Abstract
Self-control and psychopathy are correlated with antisocial behaviors among diverse samples, and a spate of recent studies examined their direct associations with criminal outcomes. However, research has largely overlooked mediation effects between psychopathy, self-control and deviant outcomes. The current study examined self-control mediation effects related to the triarchic psychopathy construct and juvenile delinquency, crime seriousness, conduct disorder (CD), and aggression outcomes. The sample consisted of N = 567 (M = 15.91 years, SD = 0.99, range = 14–18 years) southern-European youth from Portugal. Study design was cross-sectional, quantitative and non-experimental. Mediation analysis using path analysis procedures indicated that low self-control mediates the relation between the Boldness, Disinhibition and Meanness factors of the triarchic psychopathy construct and the delinquency, crime seriousness, CD and aggression outcomes. Findings suggest that self-control is a mediator of triarchic psychopathic features and diverse externalizing behavior outcomes, which adds specificity to their interrelationship as general predictors of antisocial behavior.
Ethical standards
Declaration of conflicts of interest
Pedro Pechorro declared no conflicts of interest
Matt DeLisi declared no conflicts of interest
Rui Abrunhosa Gonçalves declared no conflicts of interest
João Maroco declared no conflicts of interest
Ethical approval
All procedures performed in studies involving human participants were in accordance with the ethical standards of the Portuguese State Office of Education (authorization no. 0618500001) and with the 1964 Helsinki declaration and its later amendments or comparable ethical standards.
Informed consent
Informed consent was obtained from all individual participants included in the study
Data are available upon reasonable request.
Notes
1 Two substantive points are important for clarification. First, a legitimate question is why we modeled self-control as a mediator of psychopathy as opposed to psychopathy as a mediator of self-control. Psychopathy is a low-prevalence phenomenon in the general population with most community members exhibiting zero clinical traits of the disorder or scoring very low on psychopathy measures (Coid et al., Citation2009; DeLisi, Citation2016; Salekin et al., Citation2001). In contrast, everyone has some self-control capacity ranging on a continuum from low to high, thus we wanted to see whether that self-control capacity mediated associations between psychopathic features and externalizing outcomes. Second, we recognize that the concept of successful psychopathy is from the perspective of the psychopath: he or she did not end up in police custody despite aversive personality functioning. As such, adaptive outcomes for the psychopathic person often come at the expense of other persons (e.g. coworkers, family members, constituents) who are in the successful psychopath’s environment.
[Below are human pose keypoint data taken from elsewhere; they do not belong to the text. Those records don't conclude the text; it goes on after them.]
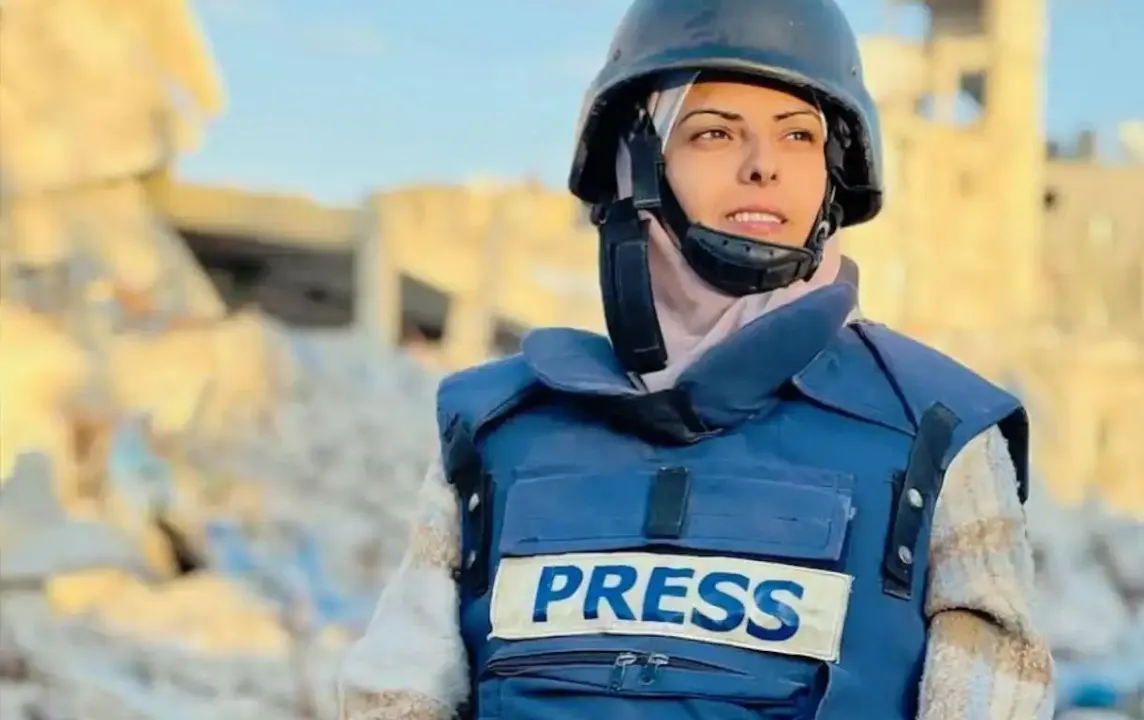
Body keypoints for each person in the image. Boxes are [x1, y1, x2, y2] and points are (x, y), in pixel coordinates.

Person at [338, 1, 1055, 718]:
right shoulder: (493, 433)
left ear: (834, 172)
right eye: (714, 132)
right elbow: (392, 701)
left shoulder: (939, 437)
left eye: (798, 135)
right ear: (635, 166)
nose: (763, 166)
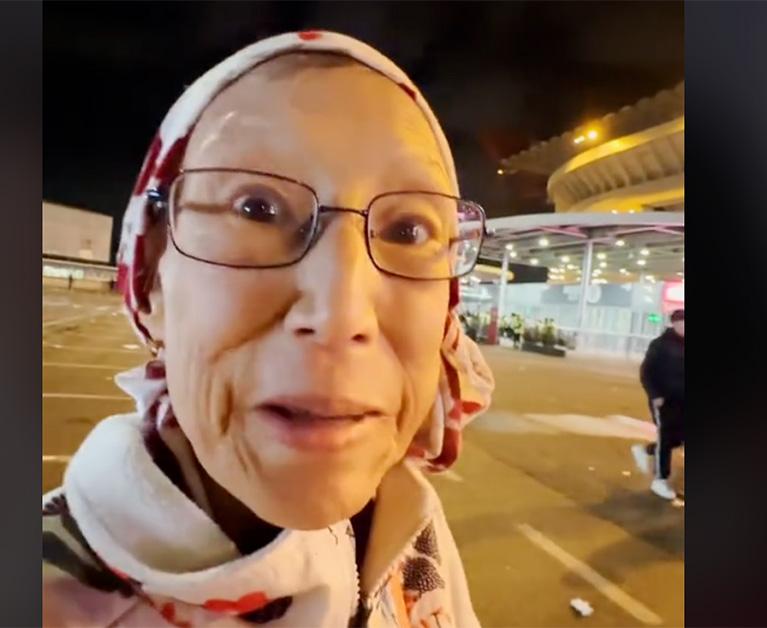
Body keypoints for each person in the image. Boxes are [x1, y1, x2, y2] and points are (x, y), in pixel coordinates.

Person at [42, 32, 495, 627]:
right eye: (256, 207)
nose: (341, 315)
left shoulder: (414, 532)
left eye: (409, 230)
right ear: (150, 276)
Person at [632, 309, 684, 499]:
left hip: (683, 400)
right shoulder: (660, 345)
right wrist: (655, 395)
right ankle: (660, 480)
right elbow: (646, 372)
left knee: (678, 439)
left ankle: (646, 450)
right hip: (664, 400)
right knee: (666, 435)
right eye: (682, 323)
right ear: (675, 323)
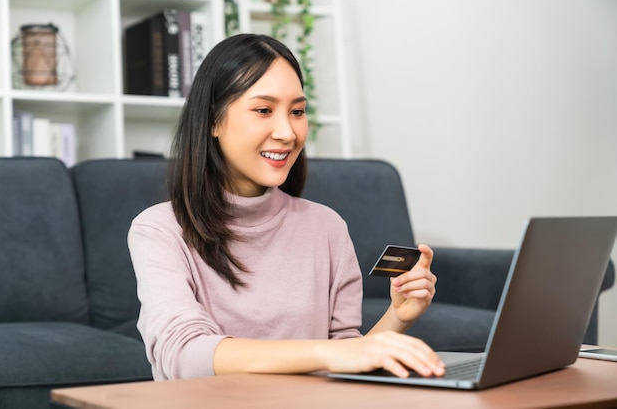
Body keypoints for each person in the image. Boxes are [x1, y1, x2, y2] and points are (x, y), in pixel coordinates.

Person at [127, 33, 444, 381]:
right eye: (264, 110)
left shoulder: (327, 227)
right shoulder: (159, 229)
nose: (287, 132)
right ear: (213, 120)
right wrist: (330, 352)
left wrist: (398, 316)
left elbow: (346, 356)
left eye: (297, 111)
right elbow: (184, 355)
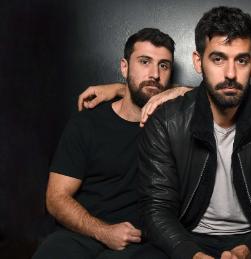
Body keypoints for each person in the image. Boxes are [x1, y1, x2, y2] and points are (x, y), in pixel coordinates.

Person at [135, 6, 251, 259]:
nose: (230, 74)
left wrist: (249, 250)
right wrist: (191, 254)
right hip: (187, 235)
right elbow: (156, 209)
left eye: (242, 60)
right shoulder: (166, 122)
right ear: (197, 61)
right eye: (218, 59)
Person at [32, 28, 175, 259]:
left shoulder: (173, 128)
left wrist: (177, 90)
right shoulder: (87, 123)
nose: (155, 74)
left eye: (164, 65)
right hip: (80, 233)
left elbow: (215, 97)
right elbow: (56, 198)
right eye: (144, 62)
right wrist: (103, 231)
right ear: (124, 67)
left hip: (138, 243)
2 Gottfredson and Hirschi (Citation1990, p. 94) also noted the nuanced relationship between self-control and psychopathic or antisocial personality disorder features. In their influential theory, they advised, ‘the idea of an antisocial personality defined by certain behavioral consequences is too positivistic or deterministic, suggesting that the offender must do certain things given his antisocial personality. Thus, we would say only that the subjects in question are more likely to commit criminal acts (as the data indicate they are). We do not make commission of criminal acts as the definition of the individual with low self-control.’